According to China’s official government lottery portal, sports lottery sales over the first two weeks of the 2018 World Cup have hit RMB19.1b (US$3.9b), already eclipsing the total RMB12.9b recorded over the entire 2014 World Cup schedule. Projections are that total 2018 World Cup sales could exceed RMB50b ($7.5b), more than half of all sports lottery sales recorded in calendar 2017.
Li Gang, a lottery expert at Shanghai Normal University, told the Australian Financial Review that the increased betting was in part a reflection of the growing Chinese economy, but the rising popularity of social media was also spurring betting interest, thanks to users bragging about their successful betting picks on platforms such as WeChat.
Last month, shortly after the World Cup got underway, state-run media outlets warned Chinese social media platforms to purge themselves of unauthorized online sports lottery apps. Online lottery sales were “temporarily” suspended in March 2015 after some provincial lottery administrators were caught not reporting all their online sales.

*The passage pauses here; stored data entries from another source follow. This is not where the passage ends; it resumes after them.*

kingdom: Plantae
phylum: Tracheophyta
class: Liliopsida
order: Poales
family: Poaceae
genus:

But it seems some of these platforms didn’t get the message. On June 29, state broadcaster CCTV released a report detailing widespread gambling promotions on Tencent’s social platform QQ, which quickly responded by saying the offending groups and accounts “will be stopped and not be tolerated.”
The vast number of major upsets at this year’s World Cup have reportedly led to a surge in social media videos featuring irate bettors smashing televisions in frustration. Following Germany’s defeat at the hands (feet, actually) of Mexico on June 18, police in Nanjing used their Weibo account to plead with German supporters not to “throw yourself to your death.”
While that sounds like a joke, at least one housing estate in Shandong province chose to temporarily chain its rooftop entrances, ostensibly to prevent distraught bettors from hurling themselves onto the street below. The South China Morning Post quoted the estate’s management saying they were responding to the “recent stock market slump and World Cup surprises.”
Meanwhile, after weeks of inaction, Chinese authorities have finally begun rounding up some illegal online bookmakers. Last Friday, police in Shenzhen reported that seven individuals had been detained due to their involvement in an online football betting operation that handled wagers worth about RMB100m ($15m). It’s a start.